While the bunkers were supplied, and used in the vessel’s propulsion, the appellants failed to make payment. The first respondent also failed to pay the company that had supplied the bunker to it. The supplier company thus asserted that it remained owner of the bunkers, and demanded payment from the appellants.
The appellants commenced arbitration against the respondents, seeking a declaration that they were not bound to pay for the bunkers, or seeking damages for breach of contract as the first respondent had not been able to pass the title to them, owing to the Sales of Goods Act 1979, ss 2(1) and 49. The arbitrators held that the contract had not contained an undertaking to transfer property under the contract, as the contract was not one for the sale of goods under the Sale of Goods Act 1979, s 2(1). The appellants were liable to pay the respondents.

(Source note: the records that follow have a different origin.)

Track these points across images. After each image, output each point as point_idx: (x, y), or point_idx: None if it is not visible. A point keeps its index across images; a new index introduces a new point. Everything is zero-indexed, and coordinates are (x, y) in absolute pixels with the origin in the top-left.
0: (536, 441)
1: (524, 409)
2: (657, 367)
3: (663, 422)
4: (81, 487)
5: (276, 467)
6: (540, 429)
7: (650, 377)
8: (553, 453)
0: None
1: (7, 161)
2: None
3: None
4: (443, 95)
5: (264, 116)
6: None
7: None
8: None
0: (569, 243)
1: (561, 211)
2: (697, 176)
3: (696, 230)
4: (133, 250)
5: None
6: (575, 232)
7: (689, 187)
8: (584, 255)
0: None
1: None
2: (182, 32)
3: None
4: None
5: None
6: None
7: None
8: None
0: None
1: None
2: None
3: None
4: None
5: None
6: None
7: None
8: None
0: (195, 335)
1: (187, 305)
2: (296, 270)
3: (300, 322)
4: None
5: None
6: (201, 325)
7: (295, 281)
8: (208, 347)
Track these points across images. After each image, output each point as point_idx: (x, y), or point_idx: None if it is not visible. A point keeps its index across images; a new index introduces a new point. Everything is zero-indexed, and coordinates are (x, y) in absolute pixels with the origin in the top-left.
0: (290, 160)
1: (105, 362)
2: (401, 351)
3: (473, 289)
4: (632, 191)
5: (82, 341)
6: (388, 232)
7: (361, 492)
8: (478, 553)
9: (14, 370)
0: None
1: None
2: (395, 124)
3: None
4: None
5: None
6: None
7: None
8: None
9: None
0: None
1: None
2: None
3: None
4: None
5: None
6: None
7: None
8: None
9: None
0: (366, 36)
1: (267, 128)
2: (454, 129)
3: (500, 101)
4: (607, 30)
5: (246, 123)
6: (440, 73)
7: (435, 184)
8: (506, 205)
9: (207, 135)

The Supreme Court was asked to decide if it was correct to conclude that the contract did not qualify under s 2(1). Alternatively, it was asked to consider if there was an implied condition in the contract that the first respondent would pay its suppliers timeously.
Lord Mance gave the main judgment. He concluded that because bunker supplies are for use prior to payment, it was not a straightforward property transfer agreement under s 2. The agreement was unique as it provided for the consumption of the bunkers without the fuel’s title transferring to the appellants. In addition, it then required the transfer of the title of the remaining bunkers, once payment was made. The court considered that no contract of sale would actually exist if all bunkers were consumed before payment, as there would be no property remaining with a title to transfer.
There was no implied term regarding payment. The only implied undertaking was that the first respondent had the legal entitlement to give permission for the bunkers to be used.